Saturday, September 06, 2008

Citation of Meat Packer Raises Issue of Feds Judging Religious Rules

Yesterday’s Chicago Tribune reports that the U.S. Department of Agriculture cited Agriprocessors' Postville, Iowa meat packing plant for violations of the Humane Methods of Livestock Slaughter Act within days of PETA filing a complaint along with an undercover video it had taken of the firm’s kosher slaughter methods. The citation raises interesting questions of the extent to which the government may decide what are the religious rules of kosher slaughter.
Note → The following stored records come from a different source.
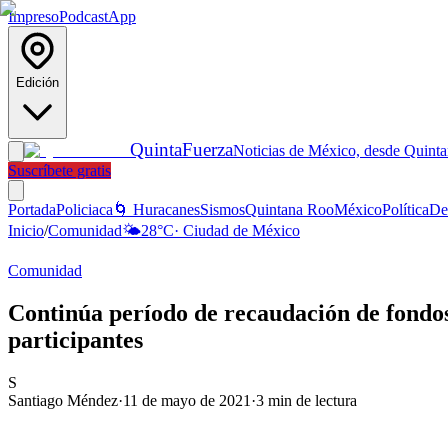
Impreso
Podcast
App
Edición
Quinta
Fuerza
Noticias de México, desde Quint
Suscríbete gratis
Portada
Policiaca
🌀 Huracanes
Sismos
Quintana Roo
México
Política
De
Inicio
/
Comunidad
🌤️
28
°C
·
Ciudad de México
Comunidad
Continúa período de recaudación de fondos
participantes
S
Santiago Méndez
·
11 de mayo de 2021
·
3
min de lectura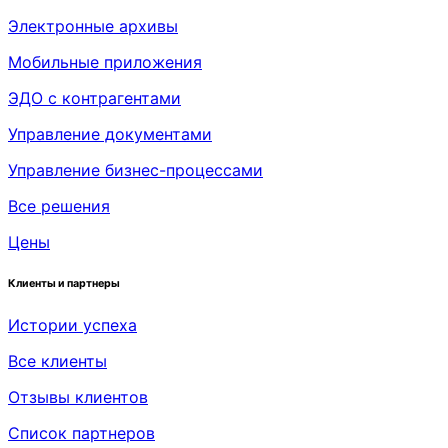
Электронные архивы
Мобильные приложения
ЭДО с контрагентами
Управление документами
Управление бизнес-процессами
Все решения
Цены
Клиенты и партнеры
Истории успеха
Все клиенты
Отзывы клиентов
Список партнеров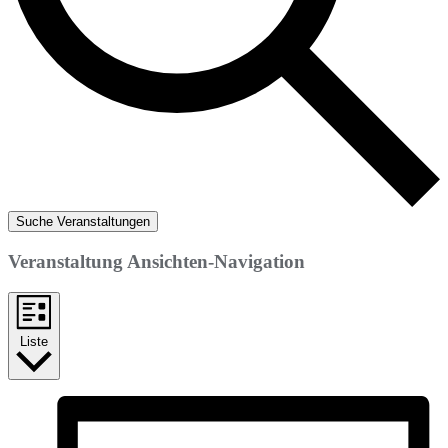
Suche Veranstaltungen
Veranstaltung Ansichten-Navigation
Liste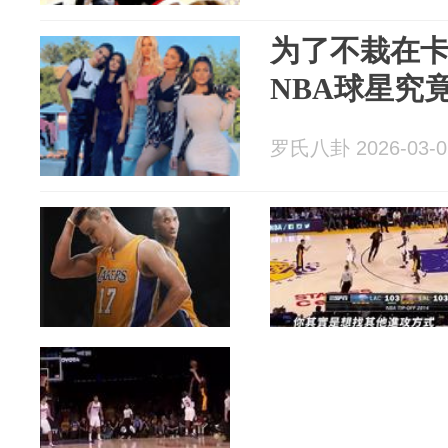
为了不栽在
NBA球星究
罗氏八卦 2026-03-0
7 USC 702(b) provides that it is consistent with the Humane Slaughter Act for slaughter to be carried out "in accordance with the ritual requirements of the Jewish faith or any other religious faith that prescribes a method of slaughter whereby the animal suffers loss of consciousness ... by ... the simultaneous and instantaneous severance of the carotid arteries..." The PETA video shows slaughterers making a second cut to a cow's neck without rabbinical supervision of that cut. Apparently the theory of the citation is that the second cut is inconsistent with kosher slaughter and therefore not within the protection of the statute. However, Menachem Lubinsky, a spokesman for Agriprocessors says a second cut when slaughtering cattle is permitted by kosher slaughter rules. The USDA citation led to no fine or other penalties.